#### [WHAT TO DO]
Copy out every line from the records that includes "evenodd".

START DATA RECORDS

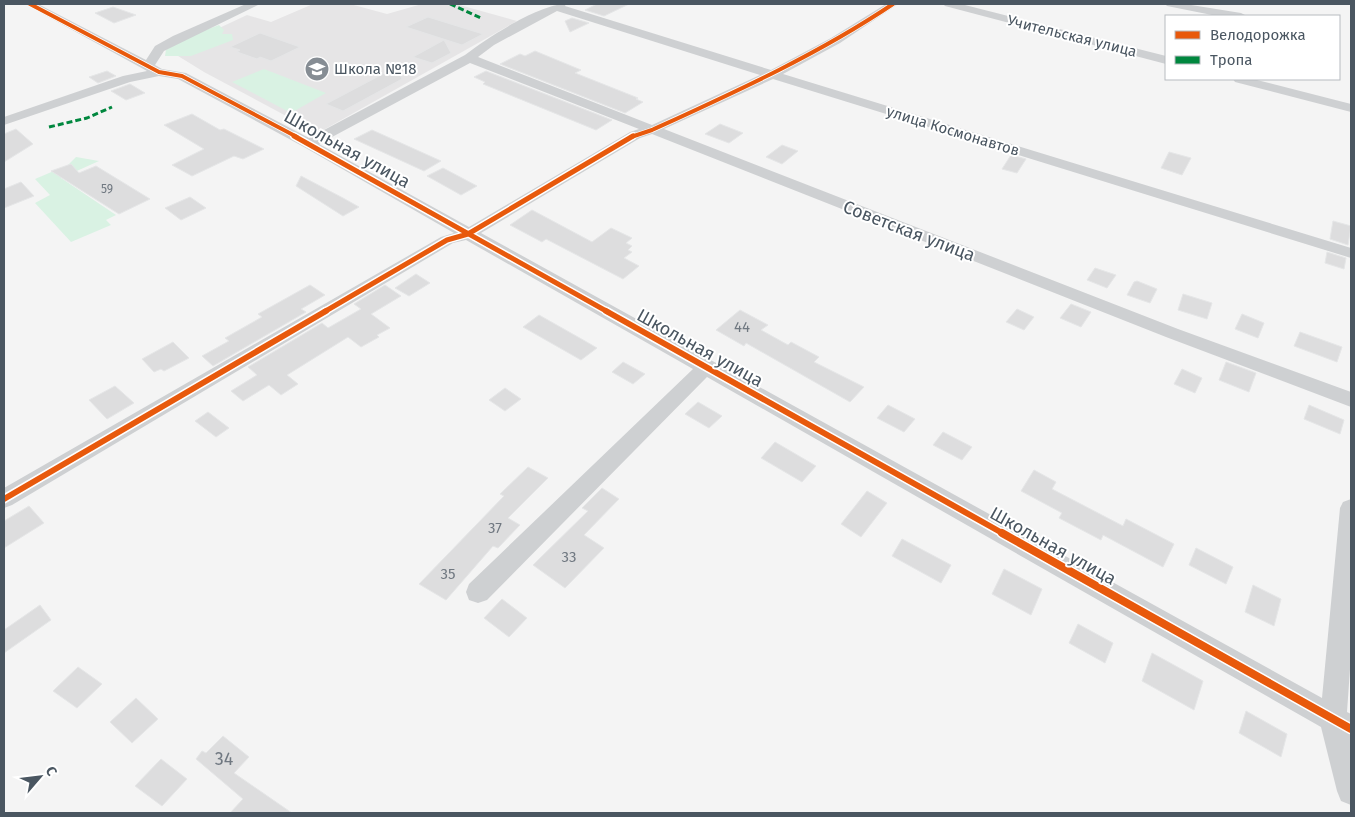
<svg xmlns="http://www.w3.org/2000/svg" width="1355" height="817" viewBox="0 0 1355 817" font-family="'Fira Sans',sans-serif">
  <rect width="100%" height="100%" fill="#f4f4f4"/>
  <path fill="#e6e5e6" d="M313,4H350L387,14L422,4H456L517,21L318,133L204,72L170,51L247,15L271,22Z"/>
  <path fill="#d9f2e3" d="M219,25L224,30L222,34H232L233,40L191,56H165L166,50L187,37Z
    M264,69L326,93L291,113L232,82Z
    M76,157L99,161L61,178L116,215L106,220L111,225L71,242L35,203L50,195L35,179L68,165Z"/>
  <path fill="#ddddde" stroke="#e5e6e7" d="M597,4H629L604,16L585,10Z
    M113,7L136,15L114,23L95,13Z
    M428,17L483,34L462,45L406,27Z
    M572,18L589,23L570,32L565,21Z
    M260,33L300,47L271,61L260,57L257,59L237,52L240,50L230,47Z
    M444,40L451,53L432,63L413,57Z
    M535,51L581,70L575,73L638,98L636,99L643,102L625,113L500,64L520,54L525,56Z
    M396,67L402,79L343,111L326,104Z
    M107,71L116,76L98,83L89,77Z
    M486,71L612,120L596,130L483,84L485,82L474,77Z
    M130,84L145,93L126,100L111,91Z
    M192,114L220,130L224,129L264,149L243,159L234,156L192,176L172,165L204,149L164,125Z
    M720,124L743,133L729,143L705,134Z
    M16,129L33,144L4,162V134Z
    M372,130L401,143L441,161L424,171L354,139Z
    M782,145L798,151L782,164L766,157Z
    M1169,152L1191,158L1182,175L1161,168Z
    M1011,155L1026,159L1017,173L1002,169Z
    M71,164L79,173L96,166L150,199L119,214L51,171Z
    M443,168L477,186L461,195L427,176Z
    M301,176L343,198L359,207L343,216L296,186Z
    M21,182L34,196L4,208V189Z
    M190,197L206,208L181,220L165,208Z
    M532,210L592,242L611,228L632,238L626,243L632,246L628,250L632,252L624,258L639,266L623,279L546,239L542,242L510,225Z
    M1333,221L1351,226L1348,245L1330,239Z
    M1327,252L1346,258L1344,269L1325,263Z
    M1095,268L1116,275L1107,288L1087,280Z
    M416,274L430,283L409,296L395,288Z
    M1137,281L1157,289L1150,303L1127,295L1134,282Z
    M310,285L325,295L301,309L306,312L213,366L202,356L229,341L225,338L262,317L258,314Z
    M385,285L401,296L371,314L390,328L377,335L379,337L361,347L348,337L287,375L298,384L281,395L269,385L243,401L231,391L257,375L248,367L322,323L328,328L361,309L354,304Z
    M1183,294L1212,303L1207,319L1178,310Z
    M1071,304L1091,312L1081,327L1060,318Z
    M1017,309L1034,317L1024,330L1006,322Z
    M740,310L768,325L761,330L788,345L791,342L819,357L814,362L864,387L850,402L746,343L744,346L716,330Z
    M1242,314L1264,323L1258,338L1235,329Z
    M539,315L585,341L597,348L581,360L523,327Z
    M1300,332L1342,347L1337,362L1294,346Z
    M173,342L189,358L164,371L161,369L154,372L142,359Z
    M623,362L645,374L633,384L612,372Z
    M1226,362L1256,373L1249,392L1219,380Z
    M1182,369L1202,378L1195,393L1174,384Z
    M115,386L134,403L107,419L89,400Z
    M505,388L521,399L505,411L489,400Z
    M698,402L722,416L709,428L685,414Z
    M888,405L915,419L904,432L877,418Z
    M1309,405L1344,420L1340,434L1304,419Z
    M208,412L229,428L216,437L195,421Z
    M943,432L972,447L962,460L933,445Z
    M775,442L816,466L802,482L761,458Z
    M528,467L548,478L508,518L520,525L498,548L493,546L446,600L419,584L504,496L500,494Z
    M1034,470L1056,482L1052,489L1123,526L1126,519L1174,544L1163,567L1103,535L1101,540L1059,518L1062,513L1021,491Z
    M602,488L619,499L584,535L604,548L565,588L533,565L588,511L582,508Z
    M867,491L887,503L861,537L841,524Z
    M29,506L44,523L4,548V521Z
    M902,539L951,565L941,583L892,556Z
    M1196,548L1233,567L1226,584L1189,565Z
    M1004,569L1042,589L1031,615L992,594Z
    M1253,585L1281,599L1274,626L1245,612Z
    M502,599L527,618L509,637L484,618Z
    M40,605L51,620L4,653V630Z
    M1078,624L1113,643L1105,663L1069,643Z
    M1152,653L1203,681L1194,710L1142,681Z
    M78,667L102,684L77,708L53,691Z
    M136,698L158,719L132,743L110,722Z
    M1246,711L1287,734L1281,757L1239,733Z
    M223,736L249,757L234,773L292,813H230L243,799L196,759L202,751L206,753Z
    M161,759L187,779L162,806L135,786Z"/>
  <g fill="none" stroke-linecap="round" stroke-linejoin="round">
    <path fill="#ced0d2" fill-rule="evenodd" d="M25,4H38L146,60L155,46L173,36L246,4H260L164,51L155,65L162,69L186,73L309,138L465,55C487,38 539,4 566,4L565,6L771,70L831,38L886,4H898L840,43L783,74L1351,248V258L773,79L664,129L1178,329L1351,392V407L1166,337L652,134L640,138L481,233L1322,698L1340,508L1343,502L1351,499V655L1347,712L1351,714V805L1341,801L1337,791L1321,727L707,377L487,600L478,603L469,600L466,592L469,584L693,369L466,240L453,243L12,505L4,508V488L441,237L454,233L304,147L178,79L159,76L130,82L4,125V117L123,76L147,71ZM557,11L760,75L652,125L478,57L494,45ZM470,63L639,129L630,132L469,227L319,144Z
      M943,4H961L1166,56V64L945,6Z
      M1165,4H1185L1241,13L1247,16H1217L1167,6Z
      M1233,79H1253L1351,104V112L1235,82Z"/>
    <path stroke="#00873e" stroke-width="3" stroke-dasharray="6 3" stroke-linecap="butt" d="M450,4L481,18
      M49,127L87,118L112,107"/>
    <defs>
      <path id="cycleway-far3" d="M30,4L159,72L182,76L297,137
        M631,137L652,130C735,92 817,55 893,4"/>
      <path id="cycleway-far2" d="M294,136L608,312
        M324,312L447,240L468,234L633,136"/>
      <path id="cycleway-far1" d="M606,311L1004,534
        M4,499L326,311"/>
      <path id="cycleway" d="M1002,533L1351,729"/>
    </defs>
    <use href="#cycleway-far3" stroke="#fff" stroke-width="5.5"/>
    <use href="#cycleway-far2" stroke="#fff" stroke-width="8"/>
    <use href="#cycleway-far1" stroke="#fff" stroke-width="9"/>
    <use href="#cycleway" stroke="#fff" stroke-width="11"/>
    <use href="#cycleway-far3" stroke="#e8590c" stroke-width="4"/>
    <use href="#cycleway-far2" stroke="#e8590c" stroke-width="5"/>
    <use href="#cycleway-far1" stroke="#e8590c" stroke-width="6"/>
    <use href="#cycleway" stroke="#e8590c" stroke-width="8"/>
  </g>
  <defs>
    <symbol id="school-disc" viewBox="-11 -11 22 22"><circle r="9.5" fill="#868d94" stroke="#fff"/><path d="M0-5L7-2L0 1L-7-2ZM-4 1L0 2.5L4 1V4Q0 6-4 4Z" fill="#fff"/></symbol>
  </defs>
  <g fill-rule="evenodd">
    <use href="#school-disc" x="303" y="55" width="28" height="28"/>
  </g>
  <g text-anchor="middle" stroke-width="4" stroke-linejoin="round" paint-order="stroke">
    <g font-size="12" fill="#707881">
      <text x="107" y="193">59</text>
    </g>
    <g font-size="15" fill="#4a5661" stroke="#fff">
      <text transform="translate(1072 36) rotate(14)" y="5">Учительская улица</text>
      <text transform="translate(953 131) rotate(17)" y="5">улица Космонавтов</text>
    </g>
    <g font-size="15" fill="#4a5661" stroke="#fff" text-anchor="start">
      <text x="334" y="74">Школа №18</text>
    </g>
    <g font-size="15" fill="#707881">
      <text x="742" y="332">44</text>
      <text x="495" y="533">37</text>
      <text x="569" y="562">33</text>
      <text x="448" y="579">35</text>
    </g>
    <g font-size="18" fill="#4a5661" stroke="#fff">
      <text transform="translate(347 149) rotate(29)" y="6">Школьная улица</text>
      <text transform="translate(909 231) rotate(21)" y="6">Советская улица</text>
      <text transform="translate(700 348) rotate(29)" y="6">Школьная улица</text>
      <text transform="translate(1053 546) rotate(29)" y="6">Школьная улица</text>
    </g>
    <g font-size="18" fill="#707881">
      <text x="224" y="765">34</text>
    </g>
  </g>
  <rect width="1355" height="817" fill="none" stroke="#4a5661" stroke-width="10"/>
  <rect x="1165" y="15" width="175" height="65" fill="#ffffff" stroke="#b7bbc0"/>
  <rect x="1175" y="31" width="25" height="8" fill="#e8590c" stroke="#b7bbc0"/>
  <text x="1210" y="40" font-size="15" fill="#4a5661">Велодорожка</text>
  <rect x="1175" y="56" width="25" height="8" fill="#00873e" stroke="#b7bbc0"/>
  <text x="1210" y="65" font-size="15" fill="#4a5661">Тропа</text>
  <g transform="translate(40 777) rotate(62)" stroke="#ffffff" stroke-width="4" paint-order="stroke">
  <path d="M0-4L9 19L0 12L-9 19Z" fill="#4a5661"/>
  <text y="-8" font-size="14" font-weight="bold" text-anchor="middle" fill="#4a5661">С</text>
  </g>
</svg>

END DATA RECORDS

#### [ANSWER TO THE EXERCISE]
    <path fill="#ced0d2" fill-rule="evenodd" d="M25,4H38L146,60L155,46L173,36L246,4H260L164,51L155,65L162,69L186,73L309,138L465,55C487,38 539,4 566,4L565,6L771,70L831,38L886,4H898L840,43L783,74L1351,248V258L773,79L664,129L1178,329L1351,392V407L1166,337L652,134L640,138L481,233L1322,698L1340,508L1343,502L1351,499V655L1347,712L1351,714V805L1341,801L1337,791L1321,727L707,377L487,600L478,603L469,600L466,592L469,584L693,369L466,240L453,243L12,505L4,508V488L441,237L454,233L304,147L178,79L159,76L130,82L4,125V117L123,76L147,71ZM557,11L760,75L652,125L478,57L494,45ZM470,63L639,129L630,132L469,227L319,144Z
  <g fill-rule="evenodd">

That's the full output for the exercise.